I end up tweeting a lot. Possibly, far too much of what I tweet is random, about burgers and so on, albeit with a modicum of tweets about markets and Python. Twitter inevitably acts like some sponge, absorbing your attention, which can often be a bad thing, but can actually also be a good thing. A lot of what I have learnt about markets and coding in recent years has been a result of seeing tweets by smart people I follow. It can often be the case that a short tweet I might read on Twitter can really me think about the topic more broadly. I follow Thomas Wiecki @twiecki on Twitter, who is the VP of Data Science at Quantopian, the crowdsourced hedge fund. He recently tweeted the following:
“Seems like companies start to realize hiring data scientists without data engineers does not work. Thus, focus is rightly being placed on data engineering first. Once data pipelines are properly built out, it will get even more interesting for data scientists. HT @Springcoil”
This was definitely one those of tweets which got me thinking! Wherever you turn, it’s always data science which is fashionable. Python has become very popular as a tool for solving data science problems. It has lots of great libraries such as pandas for working with time series, and machine learning tools such as scikit-learn, as well as TensorFlow. However, what you tend to hear much less of is the problem of data engineering, preparing the all important data pipeline and software engineering more broadly, which is just as important (perhaps even more so) as data science.
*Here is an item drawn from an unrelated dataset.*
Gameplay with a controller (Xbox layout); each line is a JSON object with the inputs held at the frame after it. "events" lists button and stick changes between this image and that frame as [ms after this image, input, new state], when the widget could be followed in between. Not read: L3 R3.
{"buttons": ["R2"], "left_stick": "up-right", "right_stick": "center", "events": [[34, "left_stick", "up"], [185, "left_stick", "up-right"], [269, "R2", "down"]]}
No data means no data science!
Let’s take for example something which I’ve been working on for the past 18 months, developing a transaction cost analysis library in Python for currency markets. We are essentially trying to solve a data science problem, where we have as inputs our own trade data and market data. From those datasets we want to make inferences about the costs of our trades. The very simplest metric is slippage, calculating the difference between our executed price and the benchmark market price. So maybe we just need a simple Python script to do this? Obviously, some metrics can become more involved. However, this one looks mathematically simple. If our datasets are very small and nicely regular, it seems like an easy problem to solve. In practice, things can get complicated very quickly (as I learnt!) to solve what had originally been a very simple problem. These reasons include the fact that:
- tick data is very high frequency and irregularly spaced
- trade data is also irregularly spaced
- timestamps may not be unique
- slippage is not the only metric, we’ll want to calculate
- we are likely to have multiple ways to specify benchmark price (mid price, TWAP, VWAP, arrival price etc.)
- different users will want to access the TCA computation in different ways (maybe via a GUI, Excel, API etc.)
Suddenly, we need to think about how we store very large amounts of data. Furthermore, the volume of the market data, means that the whole process can become very slow, not only to calculate our metrics, but also loading the data. We need to think of ways to speed this stuff up, understanding ways we can cache data in memory and also ways of distributing the computation. Potentially, we need to think about ways of deploying our software to the cloud, if we want it to scale.
We also need our code to be flexible so we are not restricted to purely calculating slippage, it should be possible to easily add new metrics and benchmarks. How we present the data to users needs to be flexible, creating a web GUI is very different to the back end computation.
What was originally a data science problem has basically morphed into a problem that requires data engineering and careful software engineering to ensure our code is modular and easy to maintain (and no, CTRL-C and CTRL-V does not constitute code reuse). Engineering skills are very different from data science skills. At least in my TCA example, the engineering part of the project was extremely time consuming, probably more so than any of the data science bits.
So next time you try to solve a data science problem, always remember that ultimately the way to get a robust solution, which will also scale, will require significant time and effort in terms software engineering skills. Software engineering should not be reduced to a last minute consideration in data science, but should be an ever present part of the solution.